Telehealth is no longer a niche service, according to CAHPR and Brown. In the first half of 2025, 4.3 million Medicare fee-for-service beneficiaries—15% of all enrollees—received at least one telehealth visit, accounting for more than 11 million virtual encounters. Nearly 30% of all Medicare clinicians provided telehealth at least once during that period. Clinicians delivering telehealth most often included primary care providers, nurse practitioners, and mental health specialists. Telehealth played a particularly significant role in managing mental health and chronic conditions, including diabetes and hypertension.

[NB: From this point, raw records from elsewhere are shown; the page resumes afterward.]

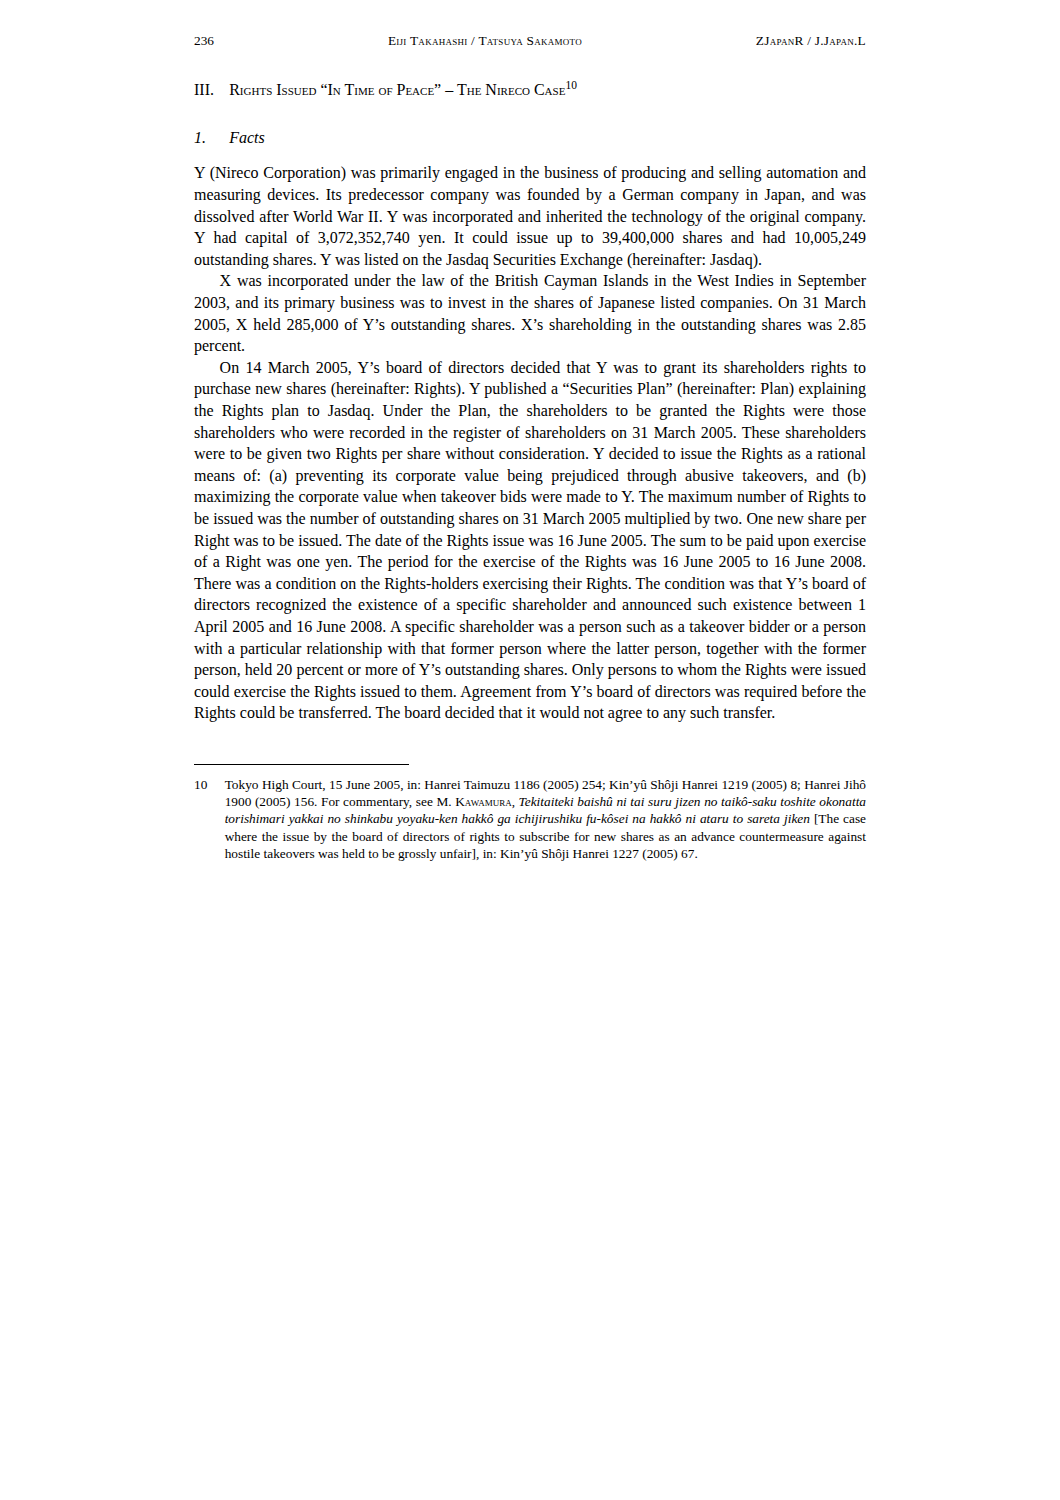236 Eiji Takahashi / Tatsuya Sakamoto ZJapanR / J.Japan.L
III. Rights Issued “In Time of Peace” – The Nireco Case10
1. Facts
Y (Nireco Corporation) was primarily engaged in the business of producing and selling automation and measuring devices. Its predecessor company was founded by a German company in Japan, and was dissolved after World War II. Y was incorporated and inherited the technology of the original company. Y had capital of 3,072,352,740 yen. It could issue up to 39,400,000 shares and had 10,005,249 outstanding shares. Y was listed on the Jasdaq Securities Exchange (hereinafter: Jasdaq).
X was incorporated under the law of the British Cayman Islands in the West Indies in September 2003, and its primary business was to invest in the shares of Japanese listed companies. On 31 March 2005, X held 285,000 of Y’s outstanding shares. X’s shareholding in the outstanding shares was 2.85 percent.
On 14 March 2005, Y’s board of directors decided that Y was to grant its shareholders rights to purchase new shares (hereinafter: Rights). Y published a “Securities Plan” (hereinafter: Plan) explaining the Rights plan to Jasdaq. Under the Plan, the shareholders to be granted the Rights were those shareholders who were recorded in the register of shareholders on 31 March 2005. These shareholders were to be given two Rights per share without consideration. Y decided to issue the Rights as a rational means of: (a) preventing its corporate value being prejudiced through abusive takeovers, and (b) maximizing the corporate value when takeover bids were made to Y. The maximum number of Rights to be issued was the number of outstanding shares on 31 March 2005 multiplied by two. One new share per Right was to be issued. The date of the Rights issue was 16 June 2005. The sum to be paid upon exercise of a Right was one yen. The period for the exercise of the Rights was 16 June 2005 to 16 June 2008. There was a condition on the Rights-holders exercising their Rights. The condition was that Y’s board of directors recognized the existence of a specific shareholder and announced such existence between 1 April 2005 and 16 June 2008. A specific shareholder was a person such as a takeover bidder or a person with a particular relationship with that former person where the latter person, together with the former person, held 20 percent or more of Y’s outstanding shares. Only persons to whom the Rights were issued could exercise the Rights issued to them. Agreement from Y’s board of directors was required before the Rights could be transferred. The board decided that it would not agree to any such transfer.
10 Tokyo High Court, 15 June 2005, in: Hanrei Taimuzu 1186 (2005) 254; Kin’yû Shôji Hanrei 1219 (2005) 8; Hanrei Jihô 1900 (2005) 156. For commentary, see M. Kawamura, Tekitaiteki baishû ni tai suru jizen no taikô-saku toshite okonatta torishimari yakkai no shinkabu yoyaku-ken hakkô ga ichijirushiku fu-kôsei na hakkô ni ataru to sareta jiken [The case where the issue by the board of directors of rights to subscribe for new shares as an advance countermeasure against hostile takeovers was held to be grossly unfair], in: Kin’yû Shôji Hanrei 1227 (2005) 67.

If lawmakers do not adopt a longer-term extension or enact permanent legislation, Medicare patients and providers face a return to pre-pandemic restrictions. Analysts warn that expiration could lead to disruptions in access to care, particularly for behavioral health and chronic disease management, especially in rural and community health centers, and reduced appointment availability as clinicians hesitate to schedule telehealth visits near another potential expiration date.
Providers could face uncompensated visits or delayed reimbursement decisions as well as lost value from infrastructure investments, including telehealth platforms and training.
Bipartisan proposals including the CONNECT for Health Act would make telehealth coverage permanent by removing geographic restrictions, expanding distant-site eligibility, and eliminating in-person requirements for mental health services. Despite broad support from health systems and patient groups, Congress has repeatedly relied on temporary measures rather than passing long-term reform.
With Medicare telehealth use now deeply embedded in U.S. clinical practice, lawmakers face growing pressure to move beyond emergency-era policymaking. As the latest January deadline approaches, the nation may be—but cannot indefinitely remain—one continuing resolution away from another telehealth cliff.